## PROBLEM DETAILS:
All that should come back is the lines of the data below from the one containing "middle mcp: (73, 256)" to the one containing "ring dip: (253, 82)", inclusive, exactly as they stand.

*** Opening of THE DATA ***

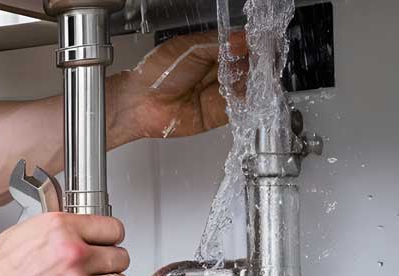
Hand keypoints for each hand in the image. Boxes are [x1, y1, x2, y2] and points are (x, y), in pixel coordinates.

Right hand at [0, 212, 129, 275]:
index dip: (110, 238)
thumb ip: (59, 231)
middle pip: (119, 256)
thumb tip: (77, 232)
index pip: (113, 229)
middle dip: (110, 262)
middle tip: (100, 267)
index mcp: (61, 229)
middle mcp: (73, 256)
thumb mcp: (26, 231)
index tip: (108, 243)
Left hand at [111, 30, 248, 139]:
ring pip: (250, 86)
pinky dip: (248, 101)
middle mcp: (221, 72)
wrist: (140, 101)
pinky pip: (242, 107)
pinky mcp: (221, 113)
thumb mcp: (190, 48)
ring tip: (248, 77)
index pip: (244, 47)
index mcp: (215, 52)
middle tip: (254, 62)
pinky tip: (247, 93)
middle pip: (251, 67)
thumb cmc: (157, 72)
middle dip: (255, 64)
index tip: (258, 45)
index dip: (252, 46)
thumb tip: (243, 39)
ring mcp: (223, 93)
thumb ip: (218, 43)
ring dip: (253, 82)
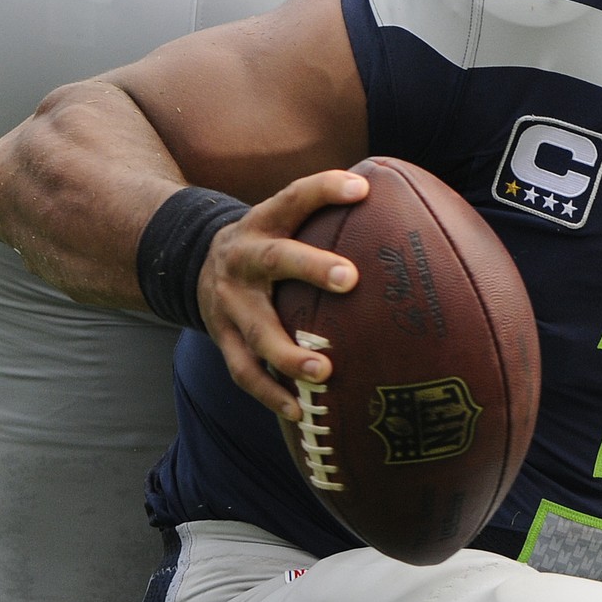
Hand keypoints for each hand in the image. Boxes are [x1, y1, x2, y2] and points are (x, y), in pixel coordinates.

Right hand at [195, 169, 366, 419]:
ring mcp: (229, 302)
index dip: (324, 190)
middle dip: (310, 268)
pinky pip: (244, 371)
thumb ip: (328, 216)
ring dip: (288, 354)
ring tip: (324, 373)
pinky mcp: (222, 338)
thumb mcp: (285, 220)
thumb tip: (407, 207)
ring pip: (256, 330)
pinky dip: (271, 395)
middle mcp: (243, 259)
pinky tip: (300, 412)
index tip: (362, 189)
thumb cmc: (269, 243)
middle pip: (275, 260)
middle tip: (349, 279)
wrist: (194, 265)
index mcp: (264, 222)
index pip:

*** Close of THE DATA ***

## FINISHED TASK:
middle mcp: (73, 256)
thumb mcp: (26, 231)
index tip: (108, 243)
Left hand at [111, 30, 248, 139]:
ring pip: (250, 86)
pinky dip: (248, 101)
middle mcp: (221, 72)
wrist: (140, 101)
pinky pip: (242, 107)
pinky mcp: (221, 113)
thumb mcp: (190, 48)
ring tip: (248, 77)
index pip: (244, 47)
index mcp: (215, 52)
middle tip: (254, 62)
pinky tip: (247, 93)
middle pip: (251, 67)
thumb cmc: (157, 72)
middle dip: (255, 64)
index tip: (258, 45)
index dip: (252, 46)
thumb tip: (243, 39)
ring mcp: (223, 93)
thumb ip: (218, 43)
ring dip: (253, 82)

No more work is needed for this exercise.